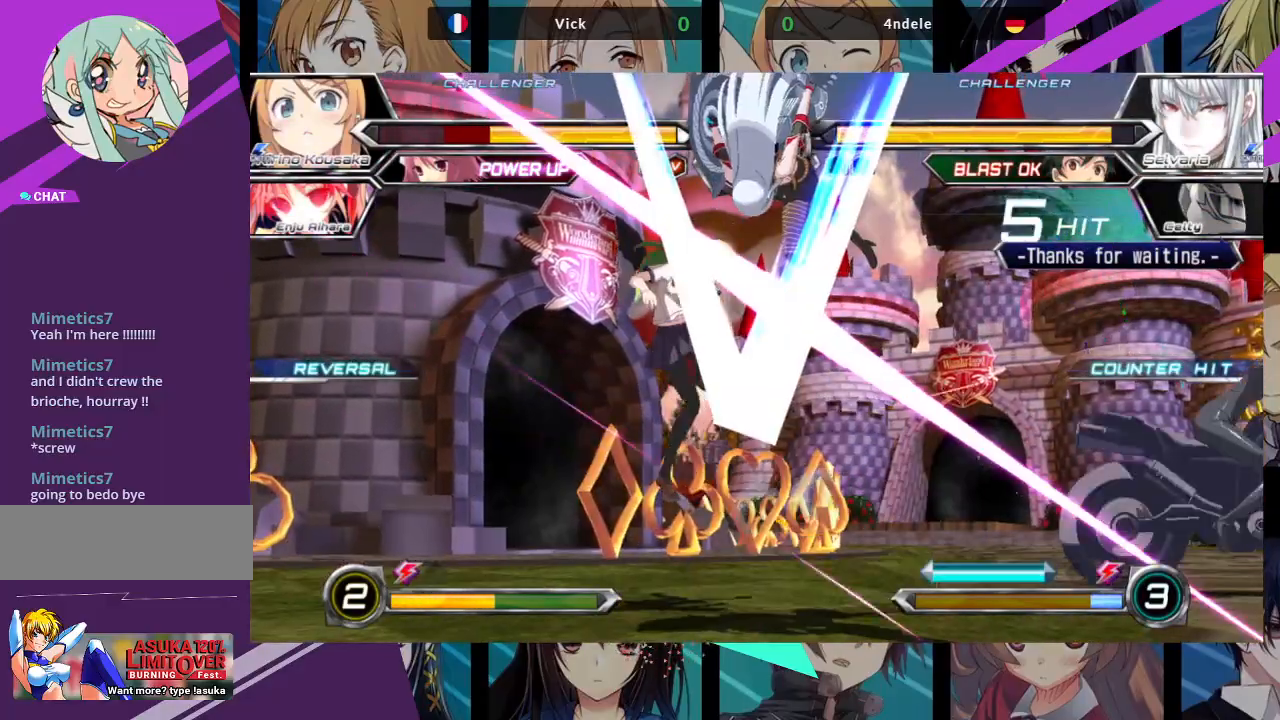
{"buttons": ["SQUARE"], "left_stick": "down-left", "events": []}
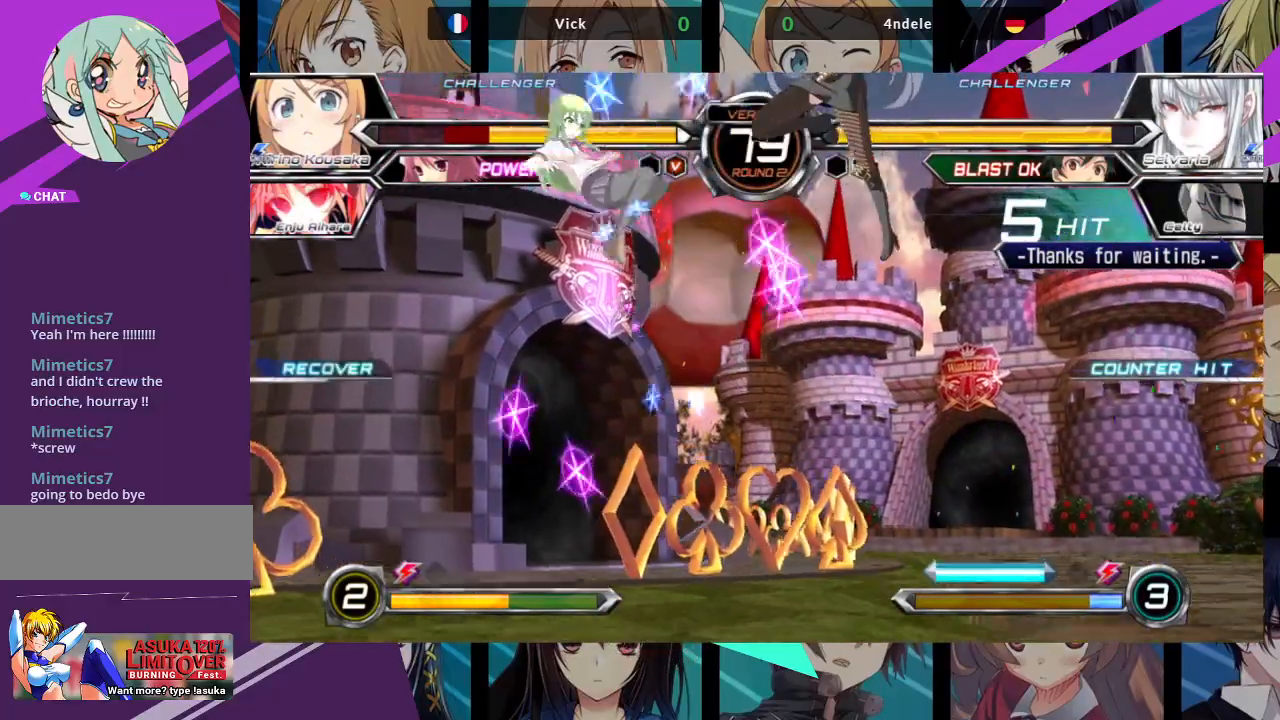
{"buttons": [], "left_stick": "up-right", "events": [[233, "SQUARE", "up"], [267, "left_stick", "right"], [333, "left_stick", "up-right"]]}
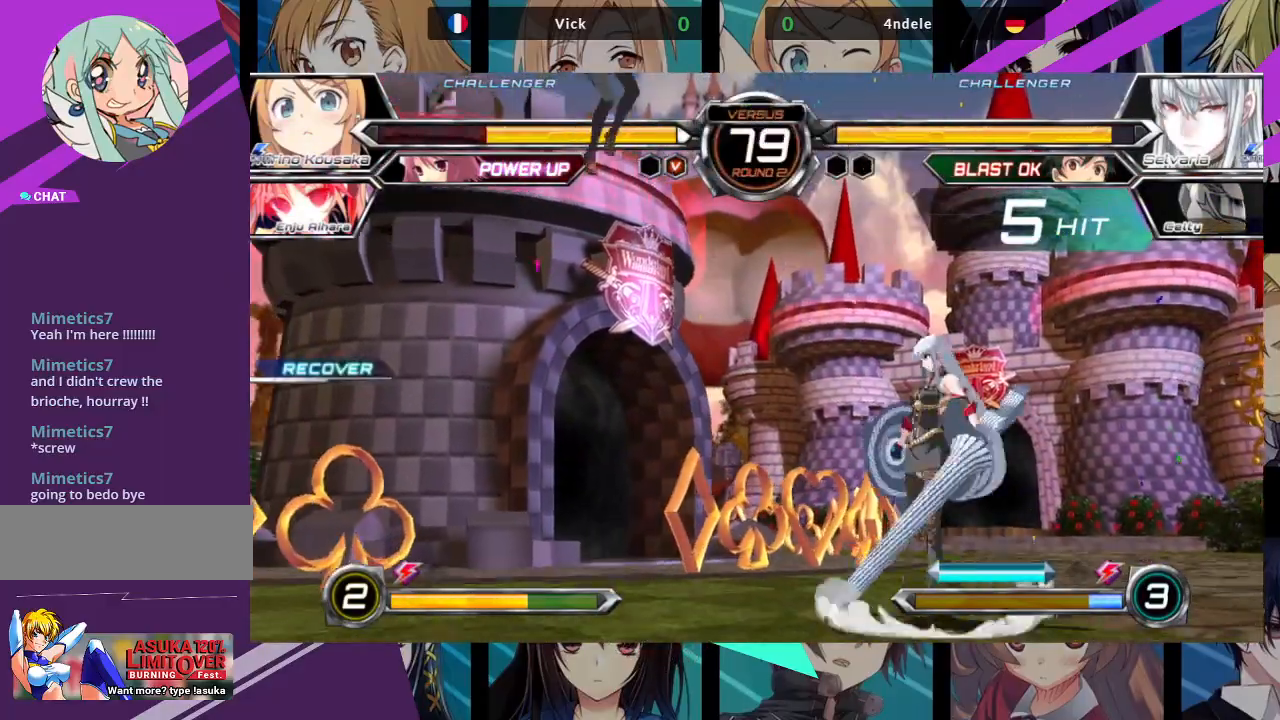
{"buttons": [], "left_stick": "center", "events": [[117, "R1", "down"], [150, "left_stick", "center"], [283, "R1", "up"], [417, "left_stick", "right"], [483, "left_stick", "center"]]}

## [Your objective]
Your answer must be the full listing, word for word, minus any images.

## [Response]
{"buttons": ["SQUARE"], "left_stick": "down-left", "events": []}
{"buttons": [], "left_stick": "up-right", "events": [[233, "SQUARE", "up"], [267, "left_stick", "right"], [333, "left_stick", "up-right"]]}
{"buttons": [], "left_stick": "center", "events": [[117, "R1", "down"], [150, "left_stick", "center"], [283, "R1", "up"], [417, "left_stick", "right"], [483, "left_stick", "center"]]}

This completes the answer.